Ce témoignage survient dans le contexte d’un effort bipartisan au Congrès en vue de légiférer pour protéger les enfants en ligne.

« Chaque jour, d’innombrables personnes chez Meta et ailleurs œuvrent pour assurer la sécurité des jeunes en ligne, a déclaré Meta. Les questions soulevées par ces analyses sur la perception des utilisateurs illustrent une partie de cet effort, et des enquêtes de ce type nous ont amenés à créer des fonctionnalités telles que les notifications anonymes de contenu potentiellement blessant et les avertissements de commentaires. De concert avec des parents et des experts, nous avons aussi mis en place plus de 30 outils pour aider les adolescents et leurs familles à vivre des expériences en ligne sûres et positives. Tout ce travail se poursuit. »

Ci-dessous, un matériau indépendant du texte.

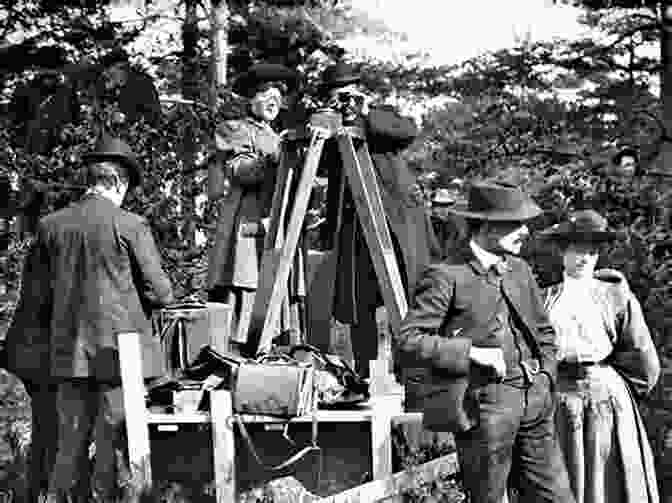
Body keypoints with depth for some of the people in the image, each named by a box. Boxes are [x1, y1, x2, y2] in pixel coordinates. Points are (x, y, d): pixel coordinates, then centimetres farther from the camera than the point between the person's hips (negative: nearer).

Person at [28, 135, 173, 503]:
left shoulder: (50, 225, 3)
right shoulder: (130, 225, -8)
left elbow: (37, 294, 8)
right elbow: (161, 293, -6)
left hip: (68, 352, 4)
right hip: (119, 349, -4)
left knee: (71, 443, 11)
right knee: (113, 443, 4)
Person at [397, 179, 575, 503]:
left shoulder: (520, 270, 14)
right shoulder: (446, 277, -9)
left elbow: (544, 331, 25)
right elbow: (408, 340, -14)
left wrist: (545, 377, 12)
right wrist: (472, 352, -18)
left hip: (535, 404, 6)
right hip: (485, 403, -6)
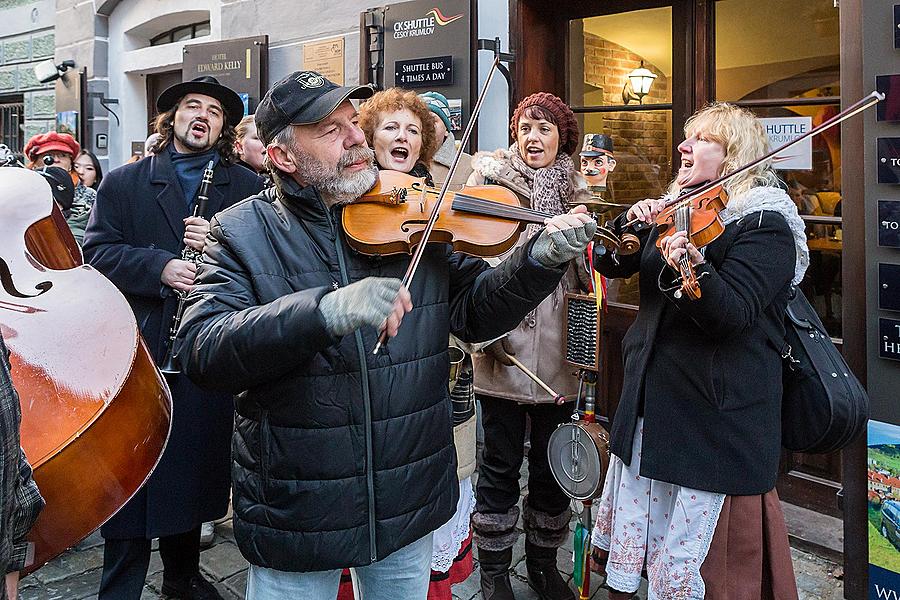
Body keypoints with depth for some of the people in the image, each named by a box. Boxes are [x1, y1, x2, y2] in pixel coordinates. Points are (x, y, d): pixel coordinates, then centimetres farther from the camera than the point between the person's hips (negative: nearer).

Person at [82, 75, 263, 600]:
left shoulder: (248, 187, 8)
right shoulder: (123, 183, 8)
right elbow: (98, 252, -1)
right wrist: (159, 266, -17)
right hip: (139, 348, -1)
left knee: (195, 466, 14)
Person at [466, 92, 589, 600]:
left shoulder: (578, 192, 10)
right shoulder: (490, 179, 0)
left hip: (559, 351, 3)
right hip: (505, 348, -3)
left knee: (552, 463, 15)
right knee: (501, 464, 8)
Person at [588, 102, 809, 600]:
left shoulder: (766, 225, -10)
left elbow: (733, 313, -24)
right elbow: (610, 264, 8)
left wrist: (693, 269, -43)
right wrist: (631, 223, -11)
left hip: (715, 423, -6)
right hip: (649, 405, 7)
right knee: (625, 550, 17)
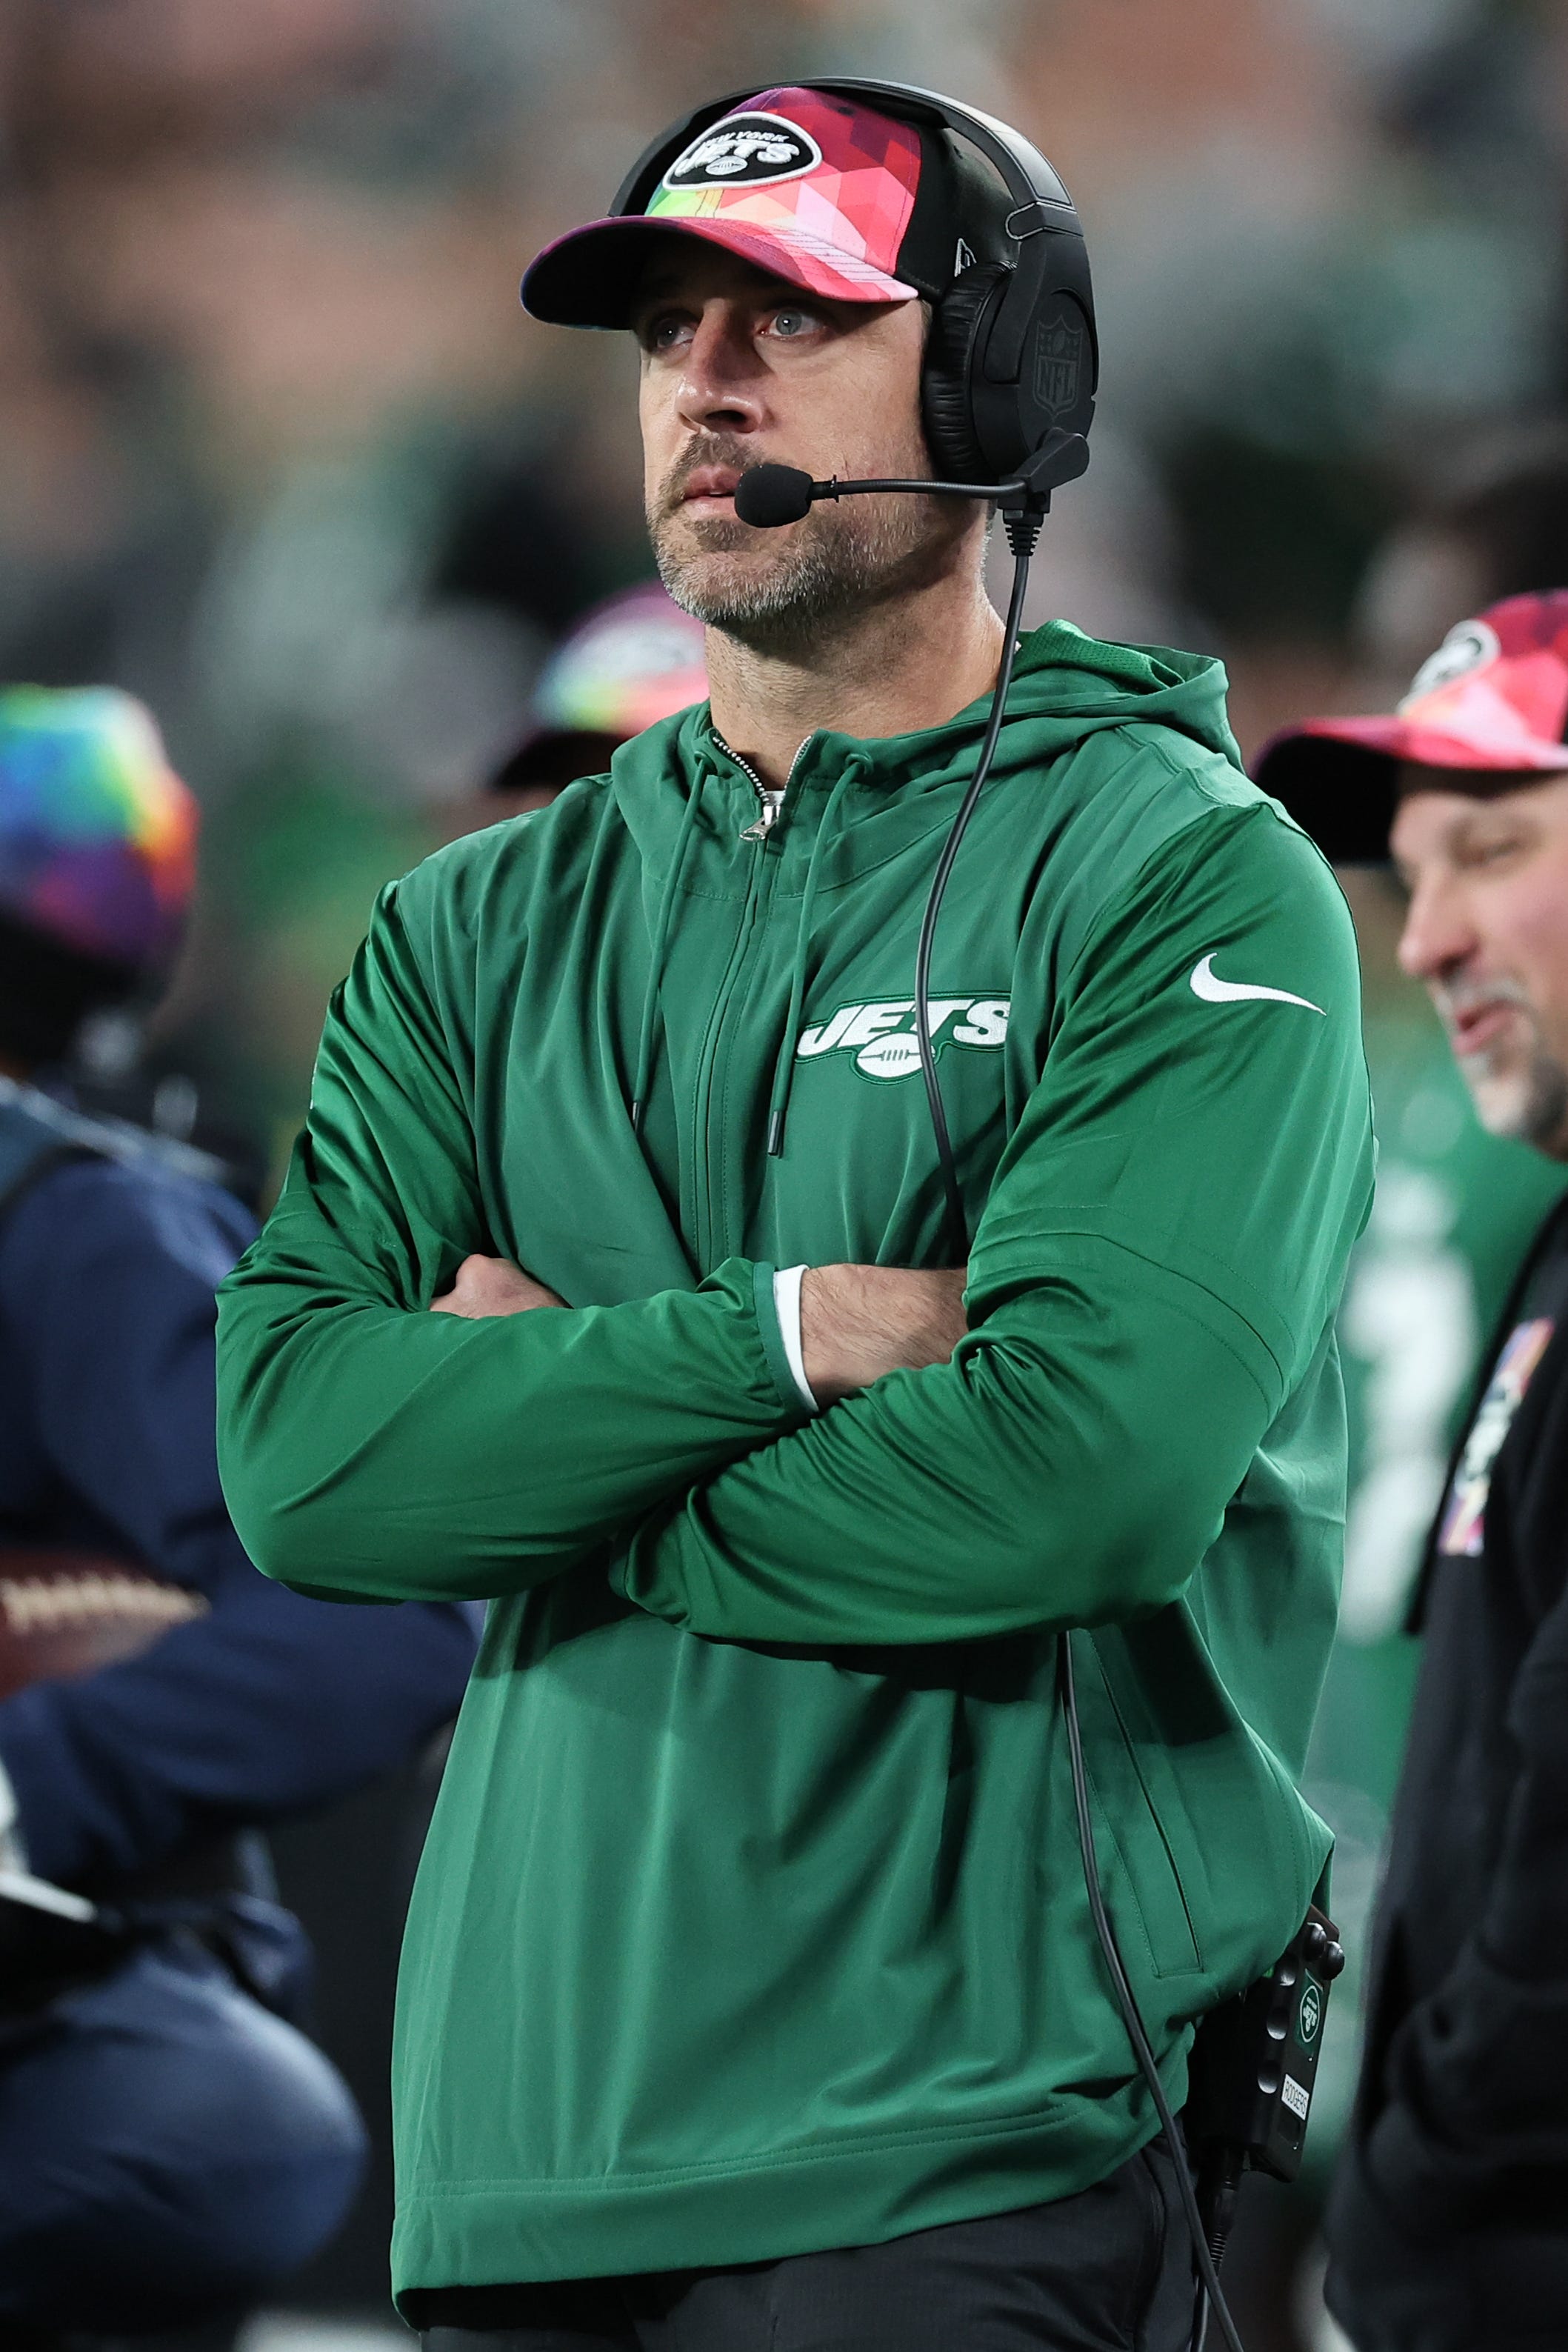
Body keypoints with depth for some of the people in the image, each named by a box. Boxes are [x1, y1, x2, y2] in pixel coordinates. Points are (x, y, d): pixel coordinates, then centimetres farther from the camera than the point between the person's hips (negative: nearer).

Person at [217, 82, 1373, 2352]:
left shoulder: (1187, 876, -2)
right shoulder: (487, 930, 14)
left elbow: (1090, 1461, -17)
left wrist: (544, 1440, -6)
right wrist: (795, 1332, -14)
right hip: (520, 2155, 5)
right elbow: (294, 1442, -1)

Il y a deux semaines, de nombreux États américains ont intenté des poursuites contre Meta pour avoir porté préjudice à des jeunes et contribué à la crise de la santé mentale chez les jeunes. On reproche à Meta de concevoir sciemment et délibérément des fonctionnalités qui rendent les enfants accros à Instagram et à Facebook.

Selon M. Béjar, une loi fédérale est « absolument essentielle » afin de rendre ces dommages « transparents » et de fournir aux adolescents de l’aide et le soutien d’experts compétents.